In a recent issue of The New Yorker there was an article on Arthur Fisher Bentley, who wrote a book called The Process of Government: A Study of Social Pressures back in 1908 that claims all politics and governments are the result of the activities of interest groups (pluralism) that are engaged in a constant struggle for advantage. His argument gained traction after World War II because of people’s fears about the “big ideas of government,” i.e., Hitler and Stalin. Bentley himself was a progressive who advocated using government to curb the power of big business, but maybe he was right: reforming government, as it’s actually constituted, will never be possible.
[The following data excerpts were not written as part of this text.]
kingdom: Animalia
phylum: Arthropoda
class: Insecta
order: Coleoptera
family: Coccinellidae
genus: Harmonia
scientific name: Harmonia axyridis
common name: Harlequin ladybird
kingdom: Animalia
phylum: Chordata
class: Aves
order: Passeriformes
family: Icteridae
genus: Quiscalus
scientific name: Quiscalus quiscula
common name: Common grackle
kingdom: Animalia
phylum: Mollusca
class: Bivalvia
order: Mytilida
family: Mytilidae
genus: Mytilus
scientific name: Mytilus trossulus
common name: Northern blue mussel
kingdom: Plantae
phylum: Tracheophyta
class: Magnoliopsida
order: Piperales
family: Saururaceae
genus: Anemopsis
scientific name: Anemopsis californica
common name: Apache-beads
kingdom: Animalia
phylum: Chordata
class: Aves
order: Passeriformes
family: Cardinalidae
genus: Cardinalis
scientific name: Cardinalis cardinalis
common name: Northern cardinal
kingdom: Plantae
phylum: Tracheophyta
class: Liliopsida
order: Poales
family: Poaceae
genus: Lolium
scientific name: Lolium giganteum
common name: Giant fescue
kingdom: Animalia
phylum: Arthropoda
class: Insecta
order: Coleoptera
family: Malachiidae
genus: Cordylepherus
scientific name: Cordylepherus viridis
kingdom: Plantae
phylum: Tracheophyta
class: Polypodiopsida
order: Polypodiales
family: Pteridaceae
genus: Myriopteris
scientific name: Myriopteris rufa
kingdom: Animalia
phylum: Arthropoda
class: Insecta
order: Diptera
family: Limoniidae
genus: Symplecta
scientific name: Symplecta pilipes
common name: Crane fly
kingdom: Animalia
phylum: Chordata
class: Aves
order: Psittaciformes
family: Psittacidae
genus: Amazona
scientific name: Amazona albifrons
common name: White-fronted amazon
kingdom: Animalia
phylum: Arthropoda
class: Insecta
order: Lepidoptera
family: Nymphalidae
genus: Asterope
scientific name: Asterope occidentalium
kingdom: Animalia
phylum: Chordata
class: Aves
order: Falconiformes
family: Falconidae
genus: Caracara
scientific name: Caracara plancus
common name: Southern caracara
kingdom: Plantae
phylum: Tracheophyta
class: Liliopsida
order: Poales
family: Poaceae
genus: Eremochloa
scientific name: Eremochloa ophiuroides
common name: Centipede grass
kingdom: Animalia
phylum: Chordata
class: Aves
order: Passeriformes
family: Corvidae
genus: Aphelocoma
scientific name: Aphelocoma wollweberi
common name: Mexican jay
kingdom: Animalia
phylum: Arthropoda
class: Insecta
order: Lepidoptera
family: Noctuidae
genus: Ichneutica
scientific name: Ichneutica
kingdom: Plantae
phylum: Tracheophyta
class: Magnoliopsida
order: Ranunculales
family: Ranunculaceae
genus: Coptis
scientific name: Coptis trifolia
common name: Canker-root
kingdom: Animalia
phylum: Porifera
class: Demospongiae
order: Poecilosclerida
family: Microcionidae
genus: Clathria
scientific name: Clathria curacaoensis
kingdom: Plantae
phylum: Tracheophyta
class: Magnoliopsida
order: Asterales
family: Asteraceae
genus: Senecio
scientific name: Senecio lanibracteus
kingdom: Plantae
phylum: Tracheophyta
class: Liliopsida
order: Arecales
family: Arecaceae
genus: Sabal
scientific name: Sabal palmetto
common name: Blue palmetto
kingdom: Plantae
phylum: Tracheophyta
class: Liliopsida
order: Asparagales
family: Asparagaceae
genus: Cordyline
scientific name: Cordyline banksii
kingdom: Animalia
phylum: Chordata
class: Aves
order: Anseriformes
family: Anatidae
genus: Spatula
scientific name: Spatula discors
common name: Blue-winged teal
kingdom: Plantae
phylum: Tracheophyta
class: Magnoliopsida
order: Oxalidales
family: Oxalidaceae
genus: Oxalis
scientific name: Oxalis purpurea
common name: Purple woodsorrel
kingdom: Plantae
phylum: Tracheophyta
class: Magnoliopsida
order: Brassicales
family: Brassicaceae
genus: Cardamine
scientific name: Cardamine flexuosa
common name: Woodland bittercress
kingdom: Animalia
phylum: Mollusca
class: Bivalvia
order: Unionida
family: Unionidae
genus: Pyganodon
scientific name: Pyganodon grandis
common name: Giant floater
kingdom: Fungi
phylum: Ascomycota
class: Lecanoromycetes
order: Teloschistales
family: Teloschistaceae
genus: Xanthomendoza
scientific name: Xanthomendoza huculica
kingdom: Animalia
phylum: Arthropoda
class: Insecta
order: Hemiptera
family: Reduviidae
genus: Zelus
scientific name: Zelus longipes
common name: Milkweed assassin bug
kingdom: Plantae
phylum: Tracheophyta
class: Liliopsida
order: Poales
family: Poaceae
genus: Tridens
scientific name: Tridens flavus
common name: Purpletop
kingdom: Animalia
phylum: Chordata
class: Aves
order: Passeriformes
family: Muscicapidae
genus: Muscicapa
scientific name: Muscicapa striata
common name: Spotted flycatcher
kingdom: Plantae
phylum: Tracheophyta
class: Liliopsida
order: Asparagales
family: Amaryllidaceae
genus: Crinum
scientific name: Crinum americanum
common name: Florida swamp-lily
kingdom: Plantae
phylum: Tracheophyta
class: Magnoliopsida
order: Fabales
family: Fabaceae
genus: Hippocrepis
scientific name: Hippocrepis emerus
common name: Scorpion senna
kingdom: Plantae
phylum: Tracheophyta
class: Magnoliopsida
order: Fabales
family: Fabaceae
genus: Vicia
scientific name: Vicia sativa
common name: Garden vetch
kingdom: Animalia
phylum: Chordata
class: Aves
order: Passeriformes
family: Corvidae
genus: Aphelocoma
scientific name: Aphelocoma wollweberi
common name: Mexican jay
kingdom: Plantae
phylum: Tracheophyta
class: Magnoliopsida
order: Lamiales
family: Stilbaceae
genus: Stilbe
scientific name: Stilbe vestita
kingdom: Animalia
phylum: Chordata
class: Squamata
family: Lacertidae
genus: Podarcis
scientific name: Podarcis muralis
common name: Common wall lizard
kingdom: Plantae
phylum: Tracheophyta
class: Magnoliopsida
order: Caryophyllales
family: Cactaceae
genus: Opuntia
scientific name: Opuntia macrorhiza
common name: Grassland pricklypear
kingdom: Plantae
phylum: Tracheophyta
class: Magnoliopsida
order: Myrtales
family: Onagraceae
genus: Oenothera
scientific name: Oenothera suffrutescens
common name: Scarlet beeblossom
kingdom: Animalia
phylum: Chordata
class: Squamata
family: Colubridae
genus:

I sometimes fantasize about what would happen if someone who got elected actually decided they would never run for office again and see what they could actually accomplish without fulfilling promises to anyone except their own conscience. This may be the collective fantasy that got Obama elected. So if Nobel Laureate in economics Paul Krugman can write an open letter to Obama detailing what he thinks he should do about the failing economic situation, here’s my open letter about what he should do about everything else. (Unless Obama is in favor of the violent overthrow of the government, which I doubt, he’s not going to change our economic system from capitalism to socialism, but some of the points I make in my letter may make us a bit more like Sweden or even Germany, economically speaking.)

Dear President Obama,

The first thing you have to do is bring all American troops home from Iraq and Afghanistan. Emergency negotiating sessions, involving every country with any kind of involvement with either county must begin immediately so as to deter reprisals by the warring religious factions in Iraq and the Taliban in Afghanistan.

The second thing you have to do is shut down Guantanamo and provide civilian trials for all those remaining who a case can actually be made against (the Center for Constitutional Rights has to be consulted, along with every other NGO or human rights lawyer who is working on individual cases). Then you have to replace Robert Gates with a Defense Secretary who will look into shutting down other military bases around the world based on the reduction of our military industrial complex, and who will pursue nuclear disarmament. You will get rid of the Reliable Replacement Warhead Program and begin to reduce the stockpile of nuclear weapons at all our nuclear facilities in order to comply with the Nuclear Non-Proliferation Treaty. You will order a mission change at these labs to develop a renewable energy policy that will develop cars that run on alternative fuels, that develop local renewable energy grids that rely on solar, geothermal, or biomass, and you will redirect highway funds to subsidize mass transportation, in whatever forms are best suited for city, town, or rural area. You will rewrite an economic stimulus package that includes universal health care, whether it’s based on expanding what we currently have, such as using Medicare to cover all the uninsured and letting those with private health insurance keep theirs (which is probably the only way you’ll get it passed) or scrapping the entire system and doing away with private insurers altogether. There’s a ton of other stuff I could tell you to do, but I think I’ll finish by saying you can get rid of the Forest Service and manage our vast western public lands with what Daniel Kemmis describes in his book, This Sovereign Land, watershed-based local coalitions of citizen democracies.

So best of luck, and when you’re done, in 2012, if you last even that long, you can go back to Chicago and Michelle can go back to being a college administrator and you can write some more memoirs. Sounds like the good life to me.